As Allen Countians look ahead and consider approval of a quarter-cent countywide sales tax to help pay for a new hospital, a 1949 bill from Iola’s first hospital, St. John’s, shows how much healthcare economics have changed.
Marie Miller of Chanute permitted a peek back in time when she sent the Register a bill she had saved from the hospital that year.
Total cost for an emergency appendectomy and an eight-day stay was $72.70. Dr. Randal Weed, Humboldt, charged $100 to perform surgery, which Miller said was rather involved because of complications.
She suffered the attack the night of July 22 as she was doing up her hair.
A sharp pain produced an equally sharp scream which got her husband, Everett, hopping.
The Millers opted for the Iola hospital over Chanute’s Johnson Clinic, but not before a stop at police headquarters where Everett told officers of his wife’s condition and that he was headed for St. John’s as fast as his car would run.
“Don’t try to stop me,” he told officers.
At the hospital Miller’s problem was quickly diagnosed and resolved.

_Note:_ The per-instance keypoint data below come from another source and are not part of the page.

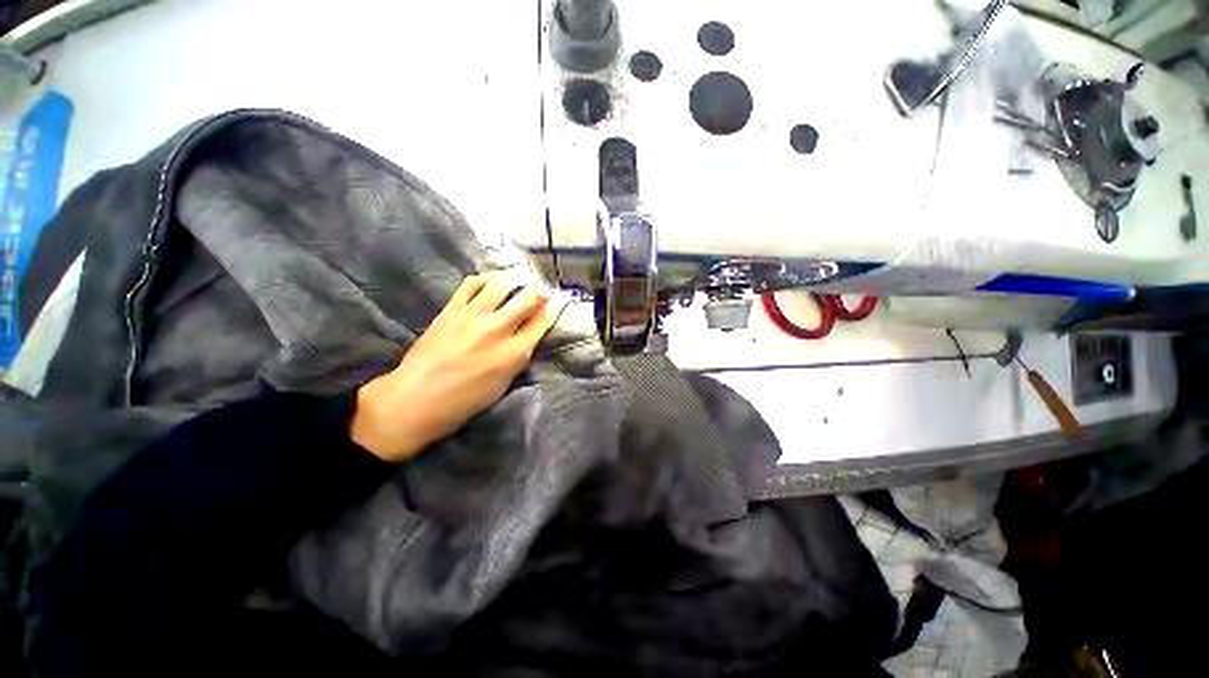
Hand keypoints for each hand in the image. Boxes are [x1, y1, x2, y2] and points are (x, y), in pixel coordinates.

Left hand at [350, 274, 557, 462]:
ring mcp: (474, 316)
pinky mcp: (452, 309)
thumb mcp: (505, 382)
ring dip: (515, 279)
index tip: (556, 302)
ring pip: (503, 283)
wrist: (417, 399)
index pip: (543, 320)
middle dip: (541, 291)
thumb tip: (529, 333)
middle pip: (530, 297)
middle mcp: (499, 329)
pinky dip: (486, 279)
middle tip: (540, 292)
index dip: (554, 308)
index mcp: (516, 353)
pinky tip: (490, 282)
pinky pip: (472, 283)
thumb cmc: (466, 400)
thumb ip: (520, 354)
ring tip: (517, 281)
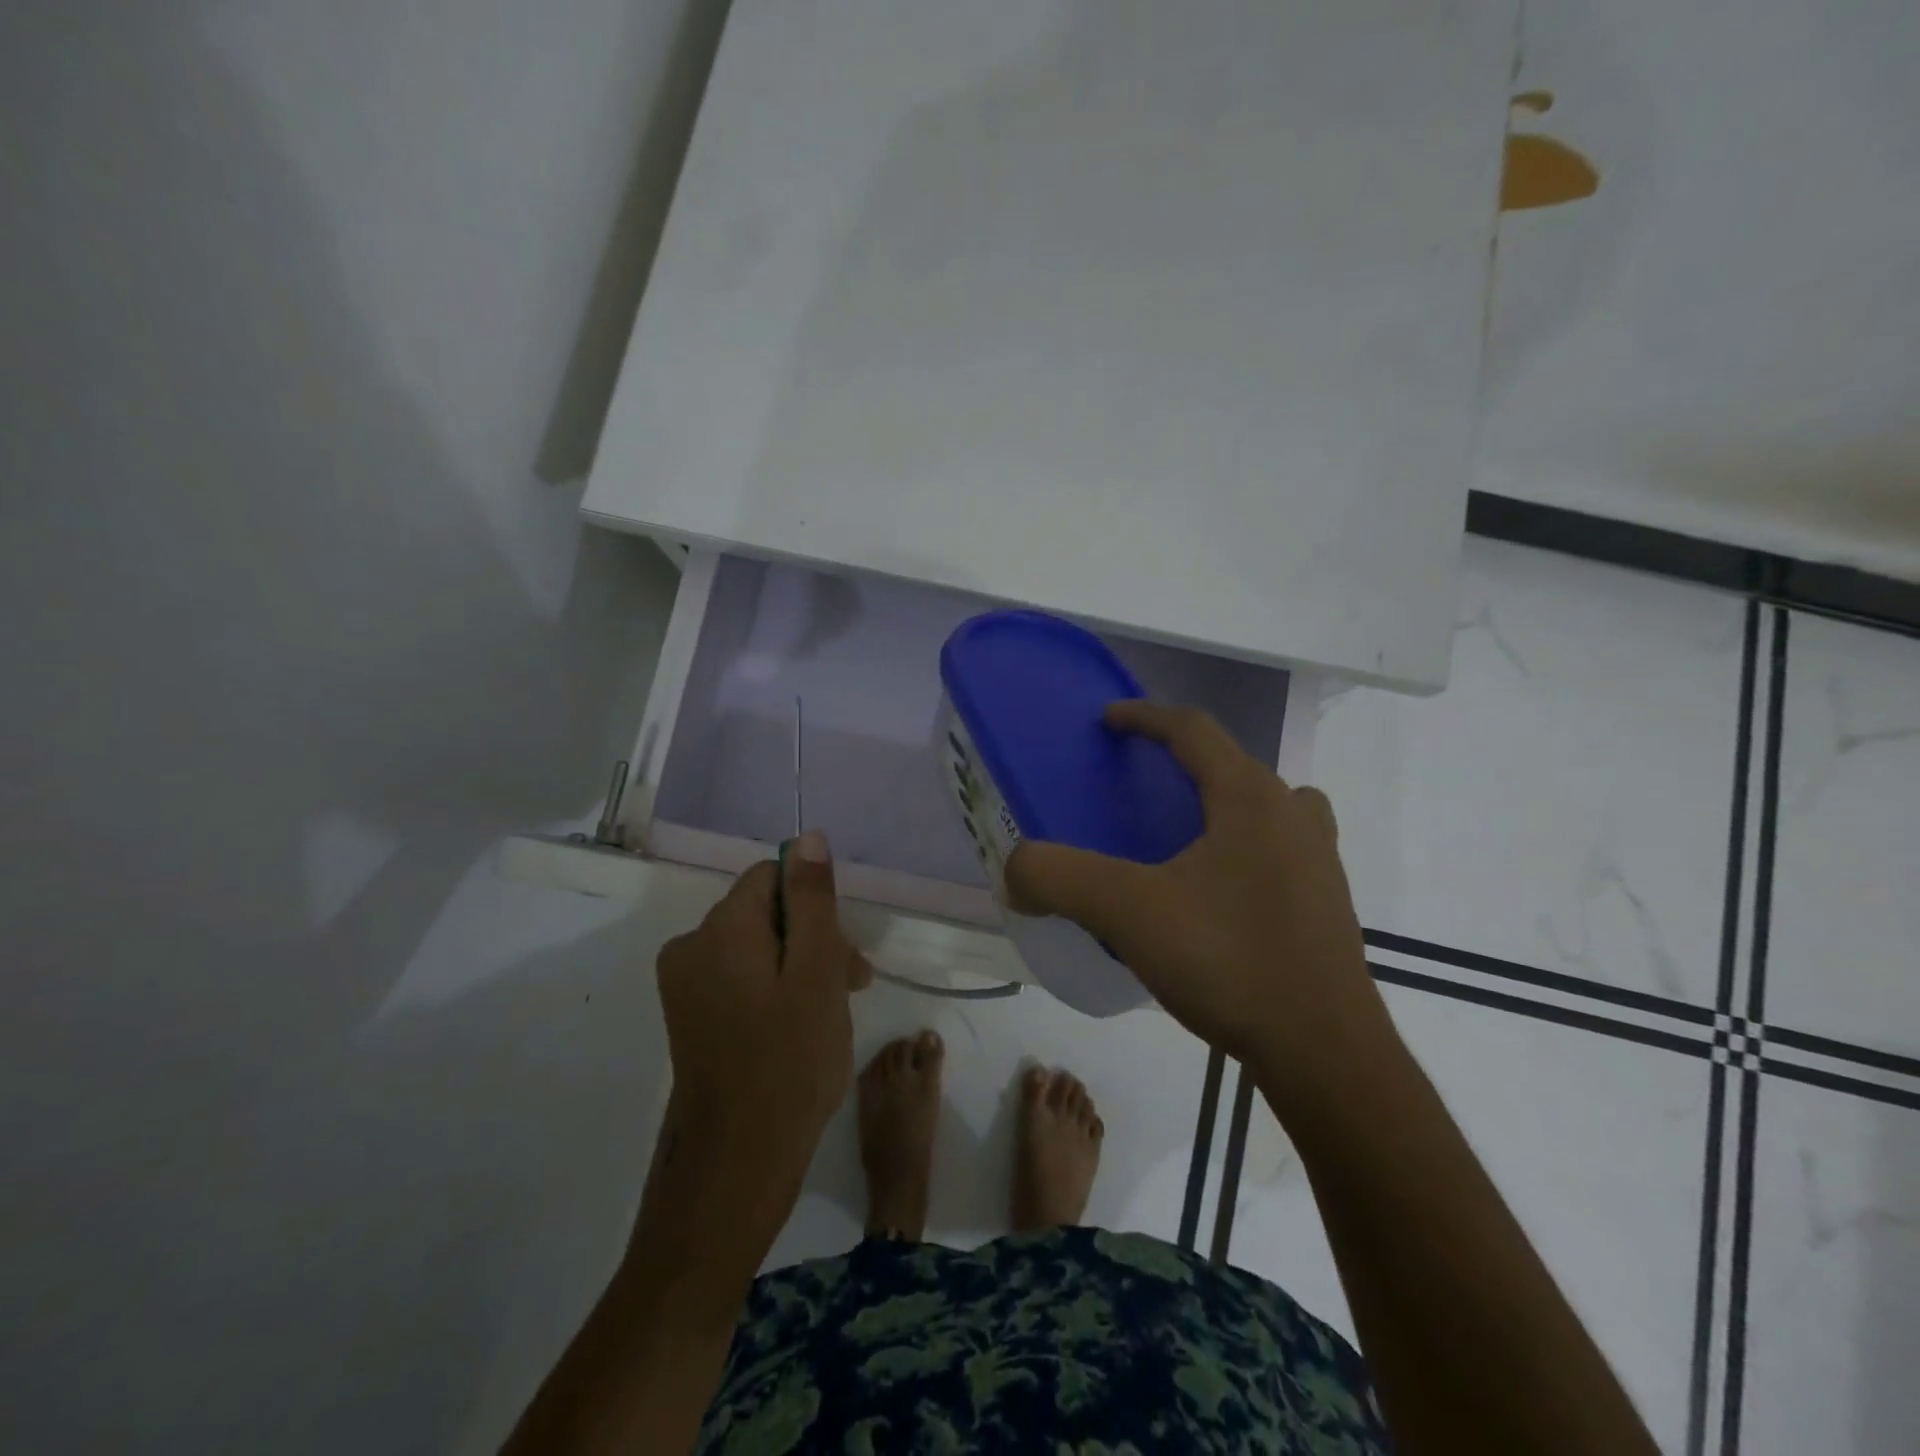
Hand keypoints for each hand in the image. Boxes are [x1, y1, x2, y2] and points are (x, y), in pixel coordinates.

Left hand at [655, 832, 870, 1212]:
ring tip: (829, 1015)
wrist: (735, 1166)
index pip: (775, 876)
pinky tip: (797, 1028)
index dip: (817, 907)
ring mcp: (685, 983)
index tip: (844, 956)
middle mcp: (691, 944)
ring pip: (758, 946)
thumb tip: (808, 837)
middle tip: (850, 989)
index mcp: (720, 927)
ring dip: (799, 967)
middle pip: (767, 912)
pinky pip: (741, 977)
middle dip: (813, 939)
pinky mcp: (689, 1015)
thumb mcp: (816, 972)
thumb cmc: (789, 1063)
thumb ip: (813, 900)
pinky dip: (774, 990)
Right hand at [1004, 702, 1393, 1107]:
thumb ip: (1060, 879)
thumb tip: (1014, 871)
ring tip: (1181, 831)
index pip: (1193, 730)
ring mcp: (1320, 859)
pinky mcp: (1328, 902)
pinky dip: (1243, 844)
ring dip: (1221, 800)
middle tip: (1139, 781)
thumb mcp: (1129, 914)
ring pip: (1264, 804)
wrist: (1326, 1053)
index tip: (1109, 719)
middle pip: (1231, 763)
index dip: (1145, 716)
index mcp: (1250, 798)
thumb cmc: (1230, 962)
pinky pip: (1279, 846)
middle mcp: (1292, 814)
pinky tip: (1215, 891)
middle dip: (1182, 760)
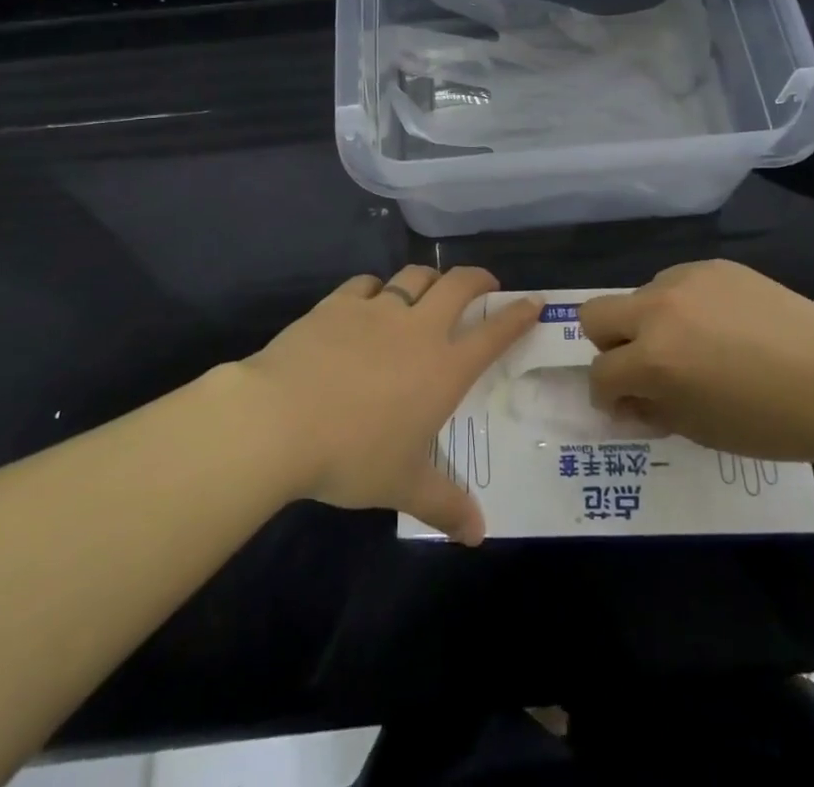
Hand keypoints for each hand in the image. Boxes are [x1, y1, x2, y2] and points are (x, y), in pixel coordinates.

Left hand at [238, 266, 536, 544]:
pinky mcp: (339, 303)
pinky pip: (367, 283)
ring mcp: (377, 310)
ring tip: (430, 288)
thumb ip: (445, 505)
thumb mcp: (403, 486)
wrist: (281, 419)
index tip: (532, 302)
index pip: (494, 333)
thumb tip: (477, 535)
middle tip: (484, 285)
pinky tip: (370, 301)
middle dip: (478, 279)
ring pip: (414, 277)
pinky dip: (377, 288)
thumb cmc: (353, 455)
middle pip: (458, 285)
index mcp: (444, 368)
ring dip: (429, 279)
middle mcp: (418, 329)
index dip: (517, 315)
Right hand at [581, 260, 813, 462]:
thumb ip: (653, 410)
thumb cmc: (772, 422)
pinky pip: (678, 283)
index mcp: (654, 358)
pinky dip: (684, 305)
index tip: (626, 405)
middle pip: (594, 314)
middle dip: (609, 346)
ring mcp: (686, 280)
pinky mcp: (714, 266)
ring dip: (650, 323)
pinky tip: (723, 326)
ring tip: (696, 345)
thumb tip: (629, 400)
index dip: (607, 395)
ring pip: (640, 296)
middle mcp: (658, 309)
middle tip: (644, 367)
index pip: (601, 372)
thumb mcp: (701, 430)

A breakdown of the bill St. John’s issued was: $48 for room and care for eight days; $12.50 for use of the operating room; $4.75 for laboratory work; $3 for dressings; $4.25 for medicines; 20 cents for laundry.
For comparison’s sake, the daily rate for a room at Allen County Hospital today is $906.
When Miller was well enough to be dismissed, a Chanute ambulance was called to take her home. The charge? Not a penny.
“They did things that way back then,” said Miller, who will celebrate her 86th birthday in October. Everett Miller died in 1993.